In the inspected snapshot, stale ptcl2D state makes the project non-virgin and stale cls2D has zero-population classes. If PFTC reference preparation trusts that stale state during a fresh start, it can skip classes that are valid for the new run. Those skipped classes then behave as zero references in the objective.

This case explains:

  • valid-looking starting reference files,
  • zero or unprepared PFTC references,
  • flat 0.368 Euclidean scores,
  • and collapse to the last class through old tie behavior.

It does not explain an already-zero start2Drefs.mrc file.

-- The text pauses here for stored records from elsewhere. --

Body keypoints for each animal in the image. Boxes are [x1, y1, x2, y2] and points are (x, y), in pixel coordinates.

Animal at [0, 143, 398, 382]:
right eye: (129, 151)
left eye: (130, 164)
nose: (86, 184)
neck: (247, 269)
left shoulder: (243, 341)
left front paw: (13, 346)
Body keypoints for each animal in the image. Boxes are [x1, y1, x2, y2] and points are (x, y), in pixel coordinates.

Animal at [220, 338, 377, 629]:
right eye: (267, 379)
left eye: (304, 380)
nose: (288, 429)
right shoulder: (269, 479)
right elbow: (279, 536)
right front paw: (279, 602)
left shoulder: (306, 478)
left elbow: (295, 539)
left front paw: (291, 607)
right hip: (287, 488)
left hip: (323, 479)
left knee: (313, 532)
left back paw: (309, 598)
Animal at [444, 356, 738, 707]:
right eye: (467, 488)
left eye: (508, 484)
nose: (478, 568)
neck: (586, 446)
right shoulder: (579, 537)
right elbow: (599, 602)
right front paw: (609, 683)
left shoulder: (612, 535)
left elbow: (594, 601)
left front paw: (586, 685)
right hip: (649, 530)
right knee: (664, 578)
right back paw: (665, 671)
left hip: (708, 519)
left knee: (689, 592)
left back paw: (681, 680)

Why clean runs behave differently

A clean project that has never had 2D classification typically lacks stale ptcl2D class/corr fields and stale cls2D populations. That makes these checks naturally fall into the "first iteration, all classes are valid" path:

  • is_virgin_field('ptcl2D') is true.
  • ptcl2D%class is absent or zero.
  • cls2D is absent or empty.
  • Search order has no meaningful previous class to place last.
  • PFTC prep has no stale populations to use for skipping refs.

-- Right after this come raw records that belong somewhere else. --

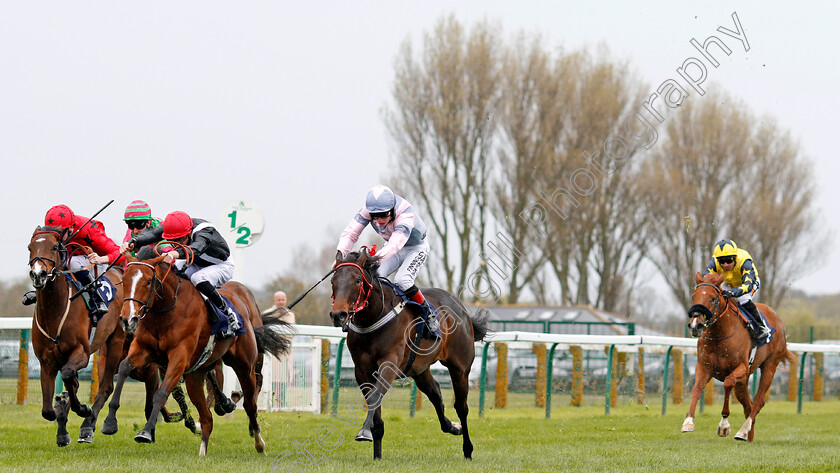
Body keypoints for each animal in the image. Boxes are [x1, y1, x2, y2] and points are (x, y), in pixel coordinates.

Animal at [26, 227, 194, 444]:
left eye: (54, 247)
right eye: (30, 247)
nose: (38, 274)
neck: (55, 313)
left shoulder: (83, 353)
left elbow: (69, 374)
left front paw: (83, 409)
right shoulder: (46, 362)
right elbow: (48, 410)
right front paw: (64, 420)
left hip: (115, 342)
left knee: (107, 386)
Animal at [104, 253, 292, 456]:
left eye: (147, 281)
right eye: (124, 280)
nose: (127, 319)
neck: (166, 312)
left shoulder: (179, 358)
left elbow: (161, 393)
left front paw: (145, 432)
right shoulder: (144, 350)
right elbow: (124, 368)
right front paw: (109, 422)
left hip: (245, 366)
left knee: (250, 404)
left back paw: (258, 441)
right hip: (195, 375)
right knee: (207, 416)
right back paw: (203, 449)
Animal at [324, 247, 488, 458]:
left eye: (357, 280)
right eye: (333, 281)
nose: (338, 315)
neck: (373, 317)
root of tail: (462, 308)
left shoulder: (389, 364)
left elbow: (375, 397)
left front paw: (364, 432)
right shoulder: (361, 370)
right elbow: (374, 404)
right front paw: (377, 455)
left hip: (460, 367)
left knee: (461, 406)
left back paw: (467, 449)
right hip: (420, 368)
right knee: (435, 393)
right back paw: (452, 426)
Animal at [684, 272, 796, 440]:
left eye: (713, 298)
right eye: (693, 296)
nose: (695, 325)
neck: (720, 337)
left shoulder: (741, 368)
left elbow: (728, 383)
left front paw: (724, 425)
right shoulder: (704, 367)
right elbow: (696, 389)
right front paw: (688, 422)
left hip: (769, 365)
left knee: (758, 401)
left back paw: (743, 431)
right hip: (743, 383)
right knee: (748, 405)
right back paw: (748, 436)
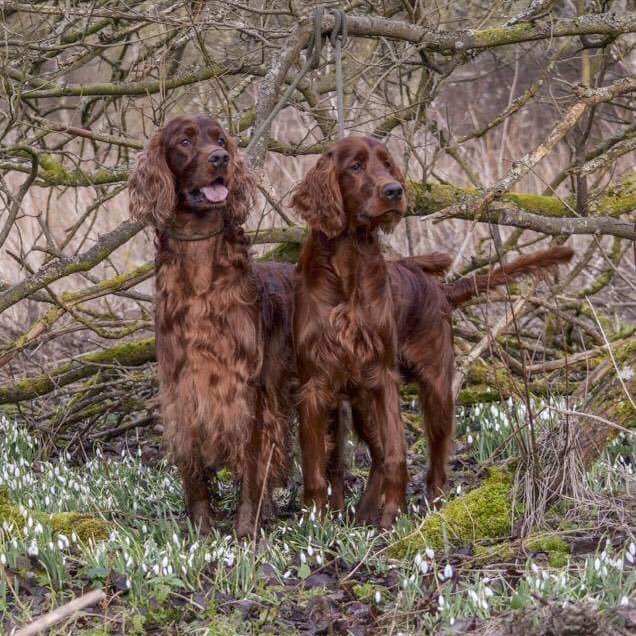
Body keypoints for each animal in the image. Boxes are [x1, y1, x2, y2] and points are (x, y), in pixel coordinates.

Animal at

The stream snapshot is different:

  • Active particles already have previous class/corr state.
  • cls2D exists and includes zero-population classes.
  • out and cls3D also exist.
  • The project can look like a continuation even when the user intends a fresh abinitio2D/cluster2D run.

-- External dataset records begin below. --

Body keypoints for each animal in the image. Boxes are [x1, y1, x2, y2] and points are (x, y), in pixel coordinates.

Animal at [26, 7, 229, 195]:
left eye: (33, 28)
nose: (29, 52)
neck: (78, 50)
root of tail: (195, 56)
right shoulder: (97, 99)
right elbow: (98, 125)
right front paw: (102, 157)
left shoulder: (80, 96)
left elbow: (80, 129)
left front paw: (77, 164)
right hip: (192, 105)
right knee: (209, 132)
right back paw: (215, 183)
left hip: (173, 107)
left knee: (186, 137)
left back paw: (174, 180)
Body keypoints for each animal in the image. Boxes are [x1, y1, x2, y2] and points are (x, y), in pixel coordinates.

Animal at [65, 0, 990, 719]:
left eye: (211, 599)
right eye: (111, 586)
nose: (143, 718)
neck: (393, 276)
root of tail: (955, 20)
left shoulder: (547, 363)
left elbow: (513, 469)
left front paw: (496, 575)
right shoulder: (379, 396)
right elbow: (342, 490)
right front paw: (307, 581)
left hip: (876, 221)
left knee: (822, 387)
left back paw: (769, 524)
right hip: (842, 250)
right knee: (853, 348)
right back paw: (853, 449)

That explains why stale-field guards are necessary. It still does not fully explain zero starting-reference files.

Verification so far

Completed:

  • Inspected the provided snapshot metadata with a temporary Fortran reader.
  • Confirmed stkind ranges look valid.
  • Confirmed all stack rows in the snapshot have ctf=yes.
  • Confirmed stale active-particle 2D search/classification state exists.
  • Confirmed stale cls2D zero-population classes exist.
  • Built the current code with: cmake --build build --target SIMPLE3.0.0
  • Ran git diff --check.

Not completed:

  • We have not reproduced the full failing run from the snapshot because the project file alone does not include all image-stack data needed to prove the reference images are nonzero.
  • We have not yet instrumented the exact reference files at the moment they are created.
  • We have not captured the actual stage-1 cluster2D command line to verify whether refs is defined and whether it points to start2Drefs.mrc.

Add temporary logging or a debug helper at two boundaries.

First boundary: immediately after abinitio2D/cluster2D reference initialization. Log:

  • params%cls_init
  • whether the incoming command line defines refs
  • params%refs, params%refs_even, params%refs_odd
  • for each reference stack: number of images, dimensions, min, max, mean, standard deviation, and sum of squares per image

Second boundary: immediately after PFTC reference polarization in prep_pftc4align2D. Log:

  • whether is_fresh_2D_start is true
  • whether has_been_searched is true
  • class populations used for reference prep
  • count/list of references with zero polar sum of squares

This should separate the two failure modes cleanly:

  • Disk refs are zero: fix reference initialization or stale refs command-line propagation.
  • Disk refs are nonzero but PFTC refs are zero: fix PFTC prep/skipping logic.

The most suspicious new lead from the zero-starting-reference observation is the self-copy possibility in copy_imgfile when an inherited refs argument already points at start2Drefs.mrc.